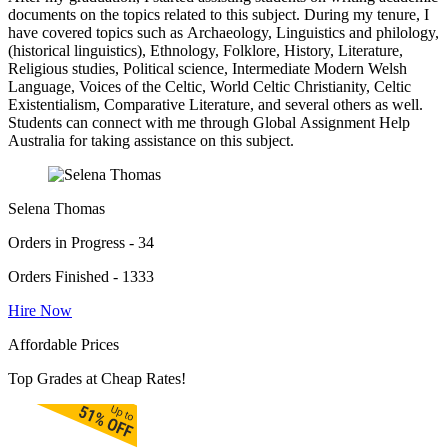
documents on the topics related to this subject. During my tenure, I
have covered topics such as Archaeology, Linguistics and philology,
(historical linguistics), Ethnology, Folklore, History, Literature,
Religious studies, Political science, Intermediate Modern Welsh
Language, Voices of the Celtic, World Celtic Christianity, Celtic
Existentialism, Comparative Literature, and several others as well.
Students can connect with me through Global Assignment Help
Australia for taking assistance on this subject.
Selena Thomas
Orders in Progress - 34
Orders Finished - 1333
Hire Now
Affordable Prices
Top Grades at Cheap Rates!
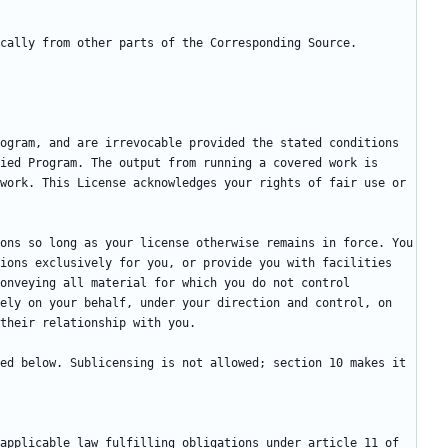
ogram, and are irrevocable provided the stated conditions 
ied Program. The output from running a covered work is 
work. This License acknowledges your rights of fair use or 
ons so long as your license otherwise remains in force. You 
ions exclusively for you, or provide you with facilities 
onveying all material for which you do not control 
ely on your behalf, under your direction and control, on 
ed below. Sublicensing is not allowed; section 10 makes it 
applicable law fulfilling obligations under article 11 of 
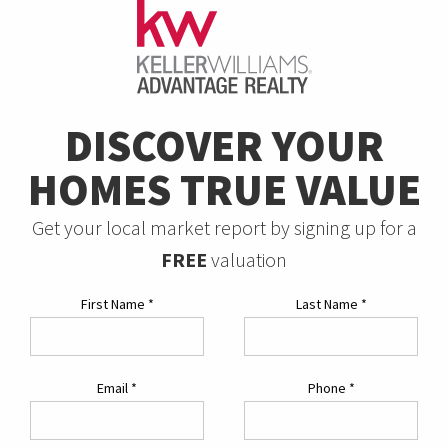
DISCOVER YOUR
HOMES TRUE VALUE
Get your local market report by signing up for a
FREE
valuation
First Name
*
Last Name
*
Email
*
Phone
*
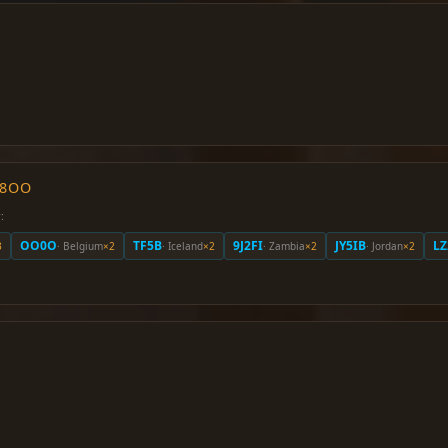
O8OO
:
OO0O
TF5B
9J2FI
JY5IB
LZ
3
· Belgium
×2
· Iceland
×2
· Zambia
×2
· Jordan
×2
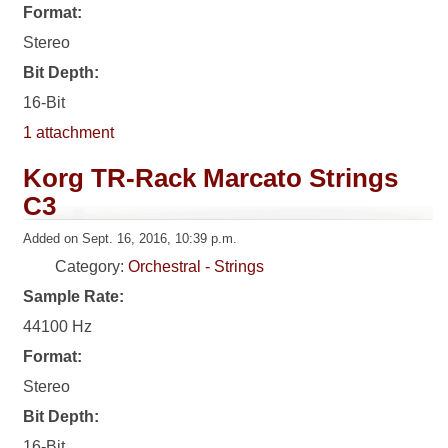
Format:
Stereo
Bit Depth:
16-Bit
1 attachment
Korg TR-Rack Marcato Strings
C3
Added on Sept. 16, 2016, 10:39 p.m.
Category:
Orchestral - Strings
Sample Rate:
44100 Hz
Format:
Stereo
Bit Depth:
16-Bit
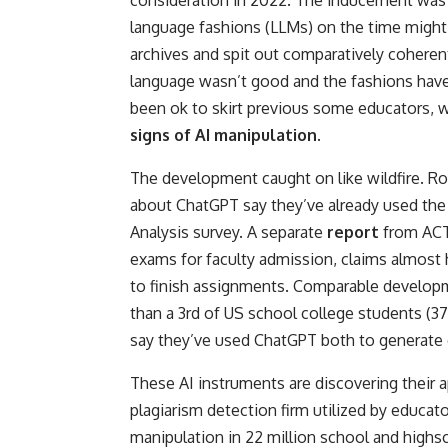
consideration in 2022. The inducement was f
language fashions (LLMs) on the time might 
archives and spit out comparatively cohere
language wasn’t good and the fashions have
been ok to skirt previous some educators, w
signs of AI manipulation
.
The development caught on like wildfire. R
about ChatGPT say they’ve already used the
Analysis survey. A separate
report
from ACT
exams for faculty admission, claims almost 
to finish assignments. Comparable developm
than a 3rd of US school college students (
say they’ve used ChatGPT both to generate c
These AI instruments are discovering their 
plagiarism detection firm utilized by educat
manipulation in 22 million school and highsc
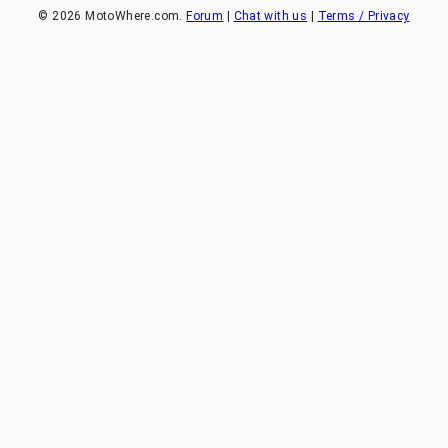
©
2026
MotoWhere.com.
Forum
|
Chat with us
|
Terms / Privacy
——
Exactly the lines from the one containing "say they’ve used ChatGPT both to generate c" through the last line of the material above, both included and free of pictures, should make up your answer, please.

say they’ve used ChatGPT both to generate c
These AI instruments are discovering their 
plagiarism detection firm utilized by educat
manipulation in 22 million school and highsc
©
2026
MotoWhere.com.
Forum
|
Chat with us
|
Terms / Privacy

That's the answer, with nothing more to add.